In 1961 segregation seemed to have an overwhelming grip on American society. Many states violently enforced the policy, while the federal government, under the Kennedy administration, remained indifferent, preoccupied with matters abroad. That is, until an integrated band of college students—many of whom were the first in their families to attend a university—decided, en masse, to risk everything and buy a ticket on a Greyhound bus bound for the Deep South. They called themselves the Freedom Riders, and they managed to bring the president and the entire American public face to face with the challenge of correcting civil-rights inequities that plagued the nation.

Veteran filmmaker Stanley Nelson’s inspirational documentary is the first feature-length film about this courageous band of civil-rights activists. Gaining impressive access to influential figures on both sides of the issue, Nelson chronicles a chapter of American history that stands as an astonishing testament to the accomplishment of youth and what can result from the incredible combination of personal conviction and the courage to organize against all odds. [Synopsis courtesy of Sundance Film Festival]

The Black Panthers: Vanguard of the Revolution

Ready or not, change was coming to America. The fault lines were no longer ignorable—cities were burning, Vietnam was exploding, disputes raged over women’s rights, gay rights, and civil rights. Many of the youth that came of age in the Sixties were set on tearing down the world that Dick and Jane built and reconstructing their own American Dream. A new revolutionary culture was emerging, and it sought to drastically transform the system. The Black Panther Party for Self-Defense would, for a short time, put itself at the vanguard of that change. [Synopsis courtesy of Sundance Film Festival]

Freedom Summer

In 1964, despite the best efforts of local civil rights activists, Mississippi remained virulently committed to segregation, underscored by the systematic exclusion of African Americans from the political process.
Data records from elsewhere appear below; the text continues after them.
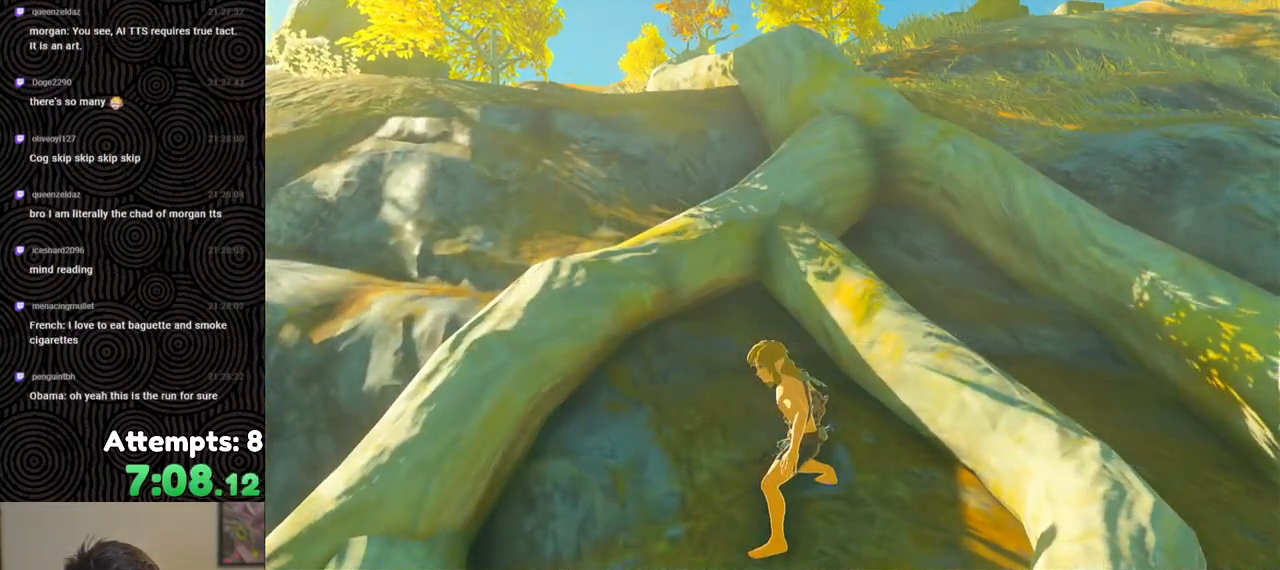
{"buttons": [], "left_stick": "up", "right_stick": "up-left", "events": [[150, "right_stick", "up-left"], [367, "B", "up"]]}
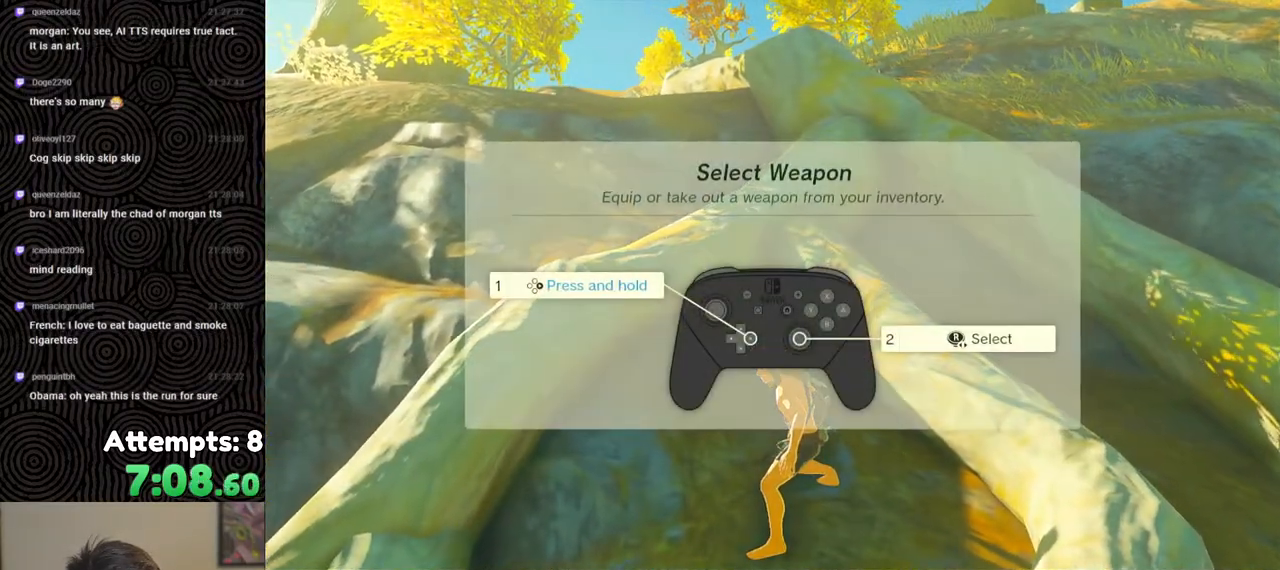
{"buttons": ["B"], "left_stick": "up", "right_stick": "center", "events": [[67, "right_stick", "center"], [150, "B", "down"], [217, "B", "up"], [283, "B", "down"], [383, "B", "up"], [417, "B", "down"]]}
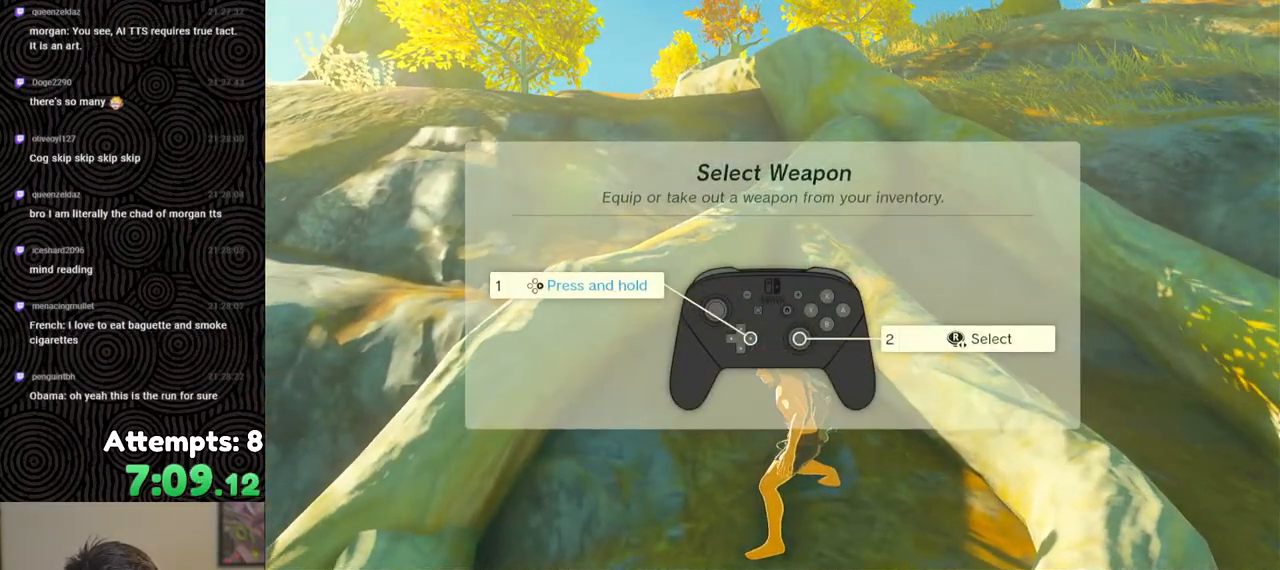
{"buttons": [], "left_stick": "up", "right_stick": "center", "events": [[17, "B", "up"], [83, "B", "down"], [150, "B", "up"], [233, "B", "down"], [283, "B", "up"], [367, "B", "down"], [433, "B", "up"]]}
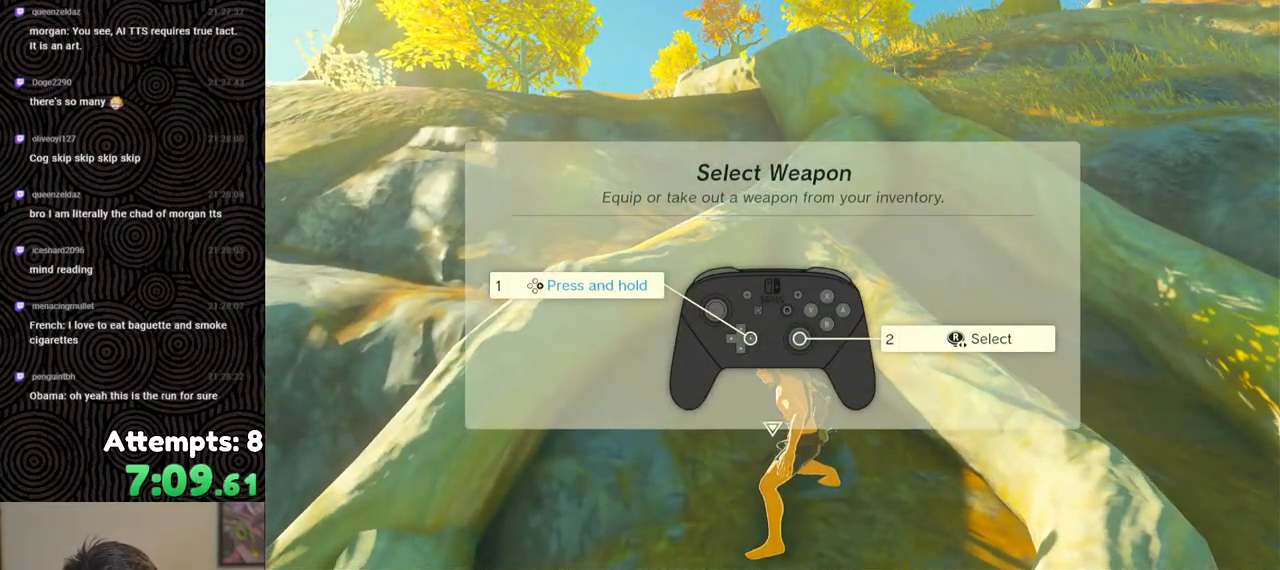
{"buttons": ["B"], "left_stick": "up", "right_stick": "center", "events": [[17, "B", "down"]]}
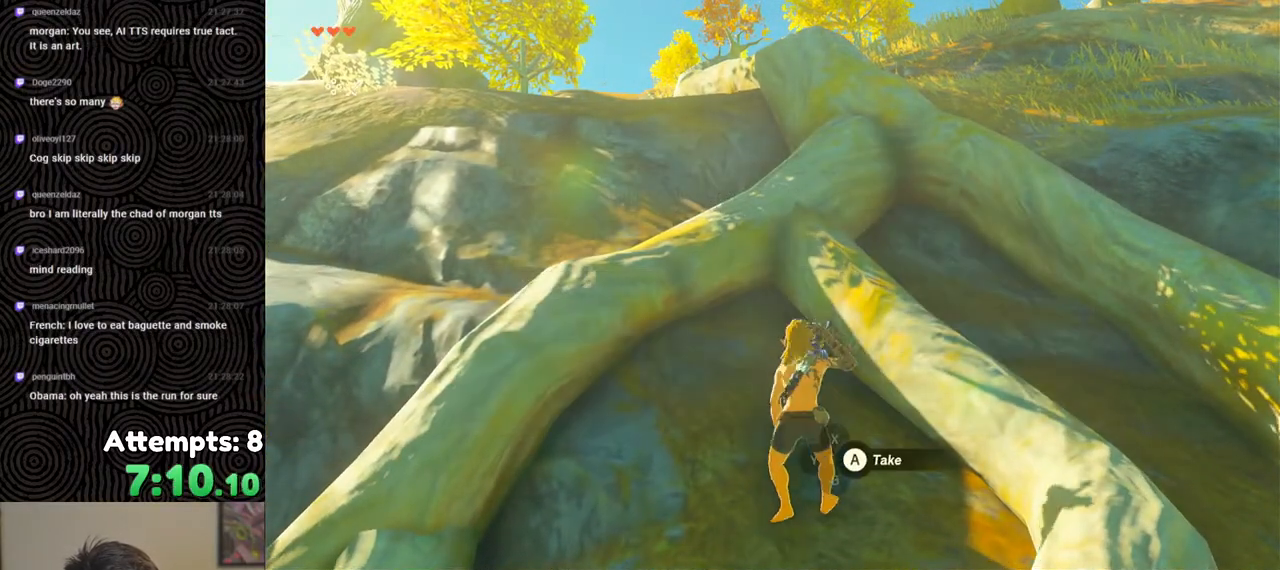
{"buttons": ["B"], "left_stick": "up-left", "right_stick": "center", "events": [[150, "left_stick", "up-left"], [267, "X", "down"], [383, "X", "up"]]}
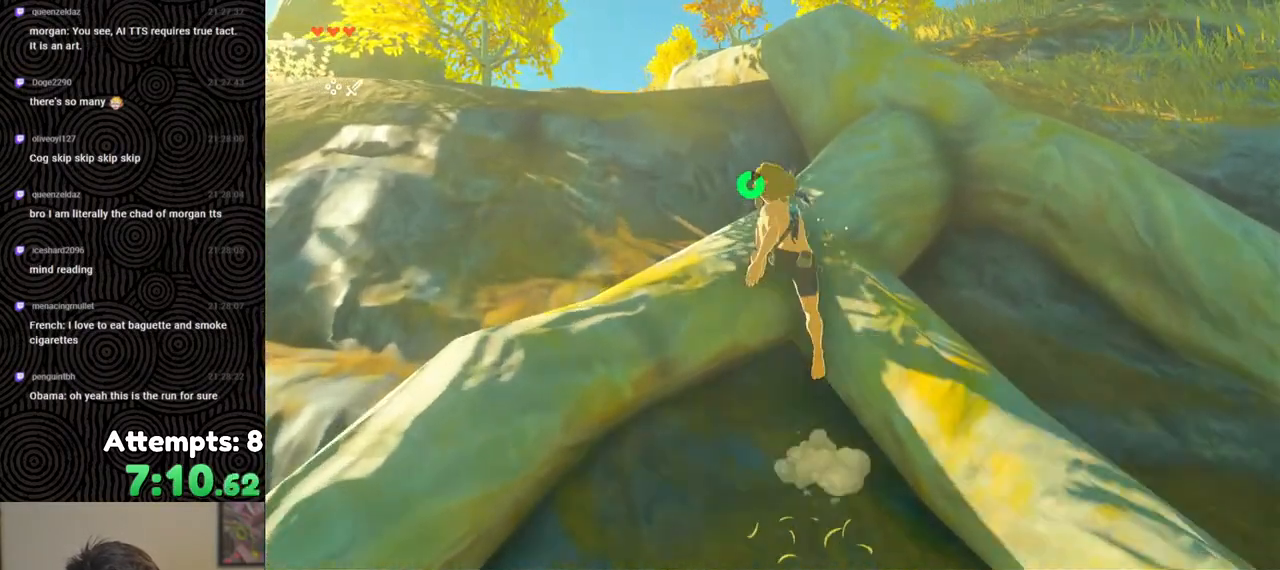
{"buttons": ["B"], "left_stick": "up-left", "right_stick": "down-left", "events": [[400, "right_stick", "down-left"]]}
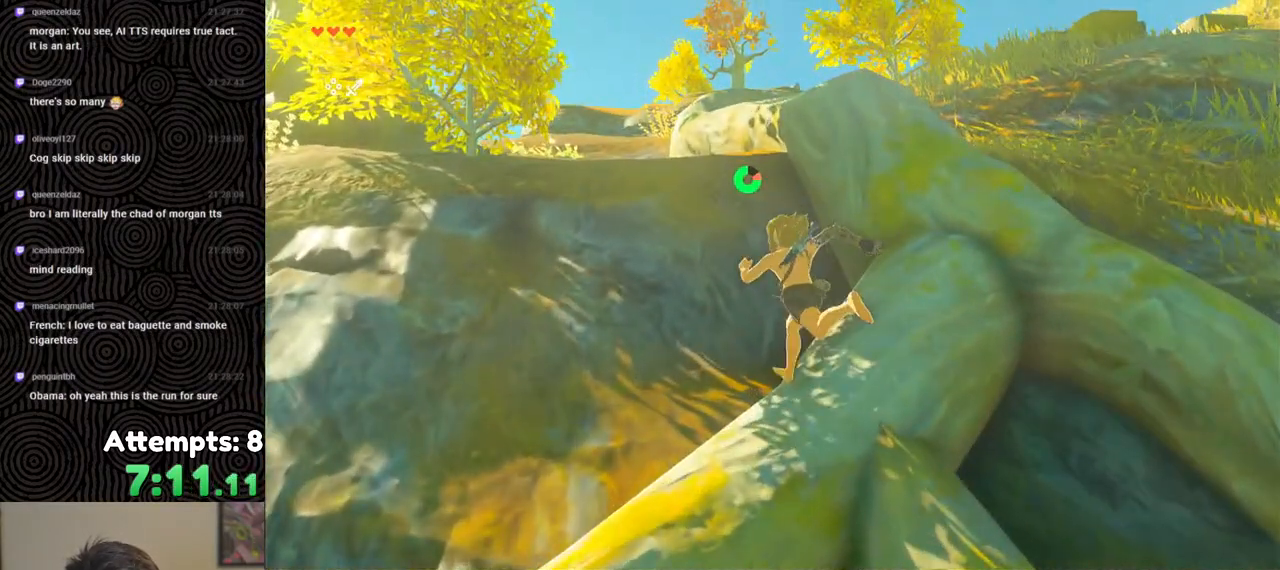
{"buttons": [], "left_stick": "up-left", "right_stick": "center", "events": [[250, "right_stick", "center"], [417, "B", "up"]]}
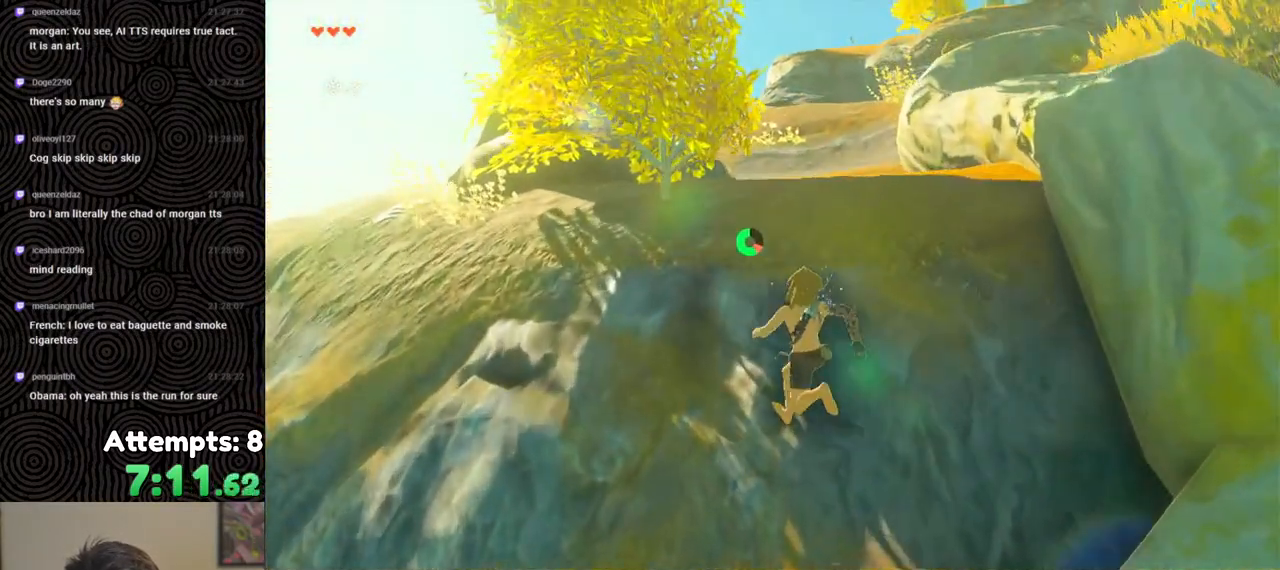
{"buttons": ["Y"], "left_stick": "center", "right_stick": "center", "events": [[483, "left_stick", "center"], [500, "Y", "down"]]}
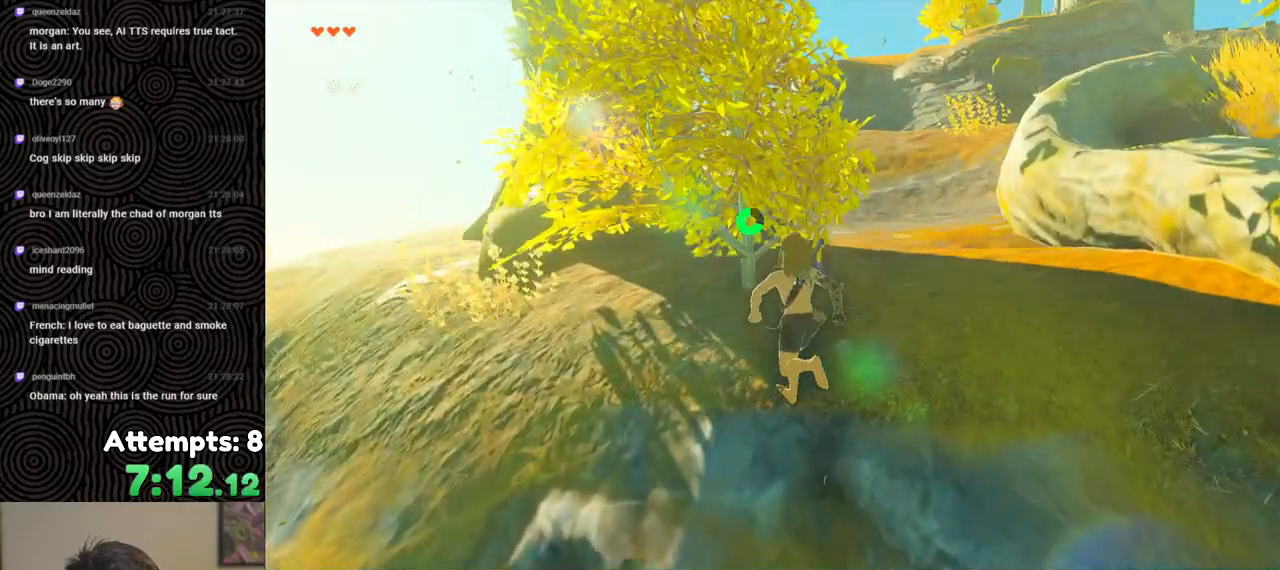
{"buttons": [], "left_stick": "center", "right_stick": "center", "events": [[83, "Y", "up"], [183, "Y", "down"], [267, "Y", "up"]]}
In response, Robert Moses of the Student Nonviolent Coordinating Committee developed a campaign to bring a thousand volunteers—primarily enthusiastic young white supporters—to the state to encourage voter registration, provide much-needed education, and convene a more representative delegation to attend the Democratic National Convention. [Synopsis courtesy of Sundance Film Festival]

Jonestown: The Life and Death of Peoples Temple

Featuring never-before-seen footage, this documentary delivers a startling new look at the Peoples Temple, headed by preacher Jim Jones who, in 1978, led more than 900 members to Guyana, where he orchestrated a mass suicide via tainted punch.